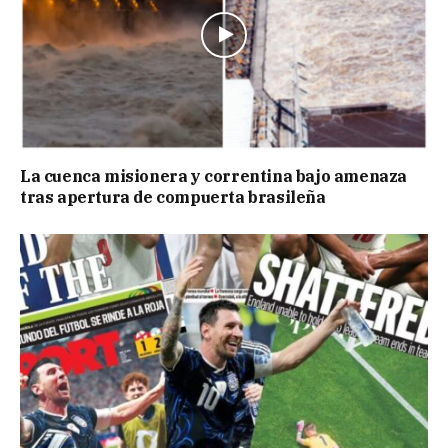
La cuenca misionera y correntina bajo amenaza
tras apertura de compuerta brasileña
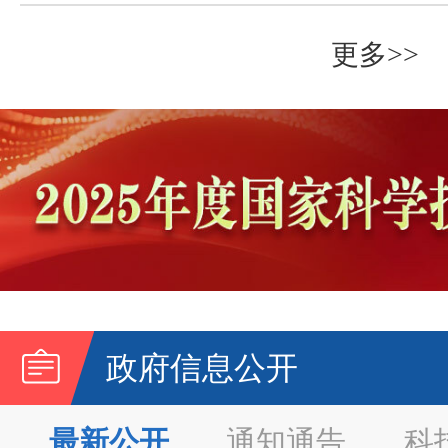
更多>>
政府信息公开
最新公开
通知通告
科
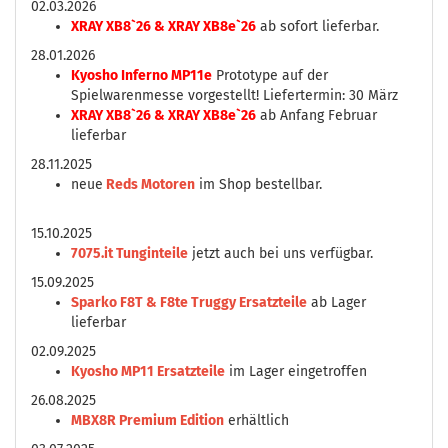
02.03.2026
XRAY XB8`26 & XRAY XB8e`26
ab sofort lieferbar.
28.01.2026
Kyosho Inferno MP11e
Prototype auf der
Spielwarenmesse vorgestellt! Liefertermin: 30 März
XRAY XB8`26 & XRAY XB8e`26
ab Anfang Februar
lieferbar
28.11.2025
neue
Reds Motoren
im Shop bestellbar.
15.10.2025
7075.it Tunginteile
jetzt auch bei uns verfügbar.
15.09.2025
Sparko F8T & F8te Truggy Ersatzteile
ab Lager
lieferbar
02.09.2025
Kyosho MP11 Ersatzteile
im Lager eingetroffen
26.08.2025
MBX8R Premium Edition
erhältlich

+===+

# YOUR GOAL
Convert the text lines from all rows above into one numbered list, skipping any blank lines. Leave the pictures out of the answer.

# RESULT
1. La cuenca misionera y correntina bajo amenaza
2. tras apertura de compuerta brasileña
3. 更多>>
4. 政府信息公开
5. 最新公开
6. 通知通告
7. 科
8. 02.03.2026
9. XRAY XB8`26 & XRAY XB8e`26
10. ab sofort lieferbar.
11. 28.01.2026
12. Kyosho Inferno MP11e
13. Prototype auf der
14. Spielwarenmesse vorgestellt! Liefertermin: 30 März
15. XRAY XB8`26 & XRAY XB8e`26
16. ab Anfang Februar
17. lieferbar
18. 28.11.2025
19. neue
20. Reds Motoren
21. im Shop bestellbar.
22. 15.10.2025
23. 7075.it Tunginteile
24. jetzt auch bei uns verfügbar.
25. 15.09.2025
26. Sparko F8T & F8te Truggy Ersatzteile
27. ab Lager
28. lieferbar
29. 02.09.2025
30. Kyosho MP11 Ersatzteile
31. im Lager eingetroffen
32. 26.08.2025
33. MBX8R Premium Edition
34. erhältlich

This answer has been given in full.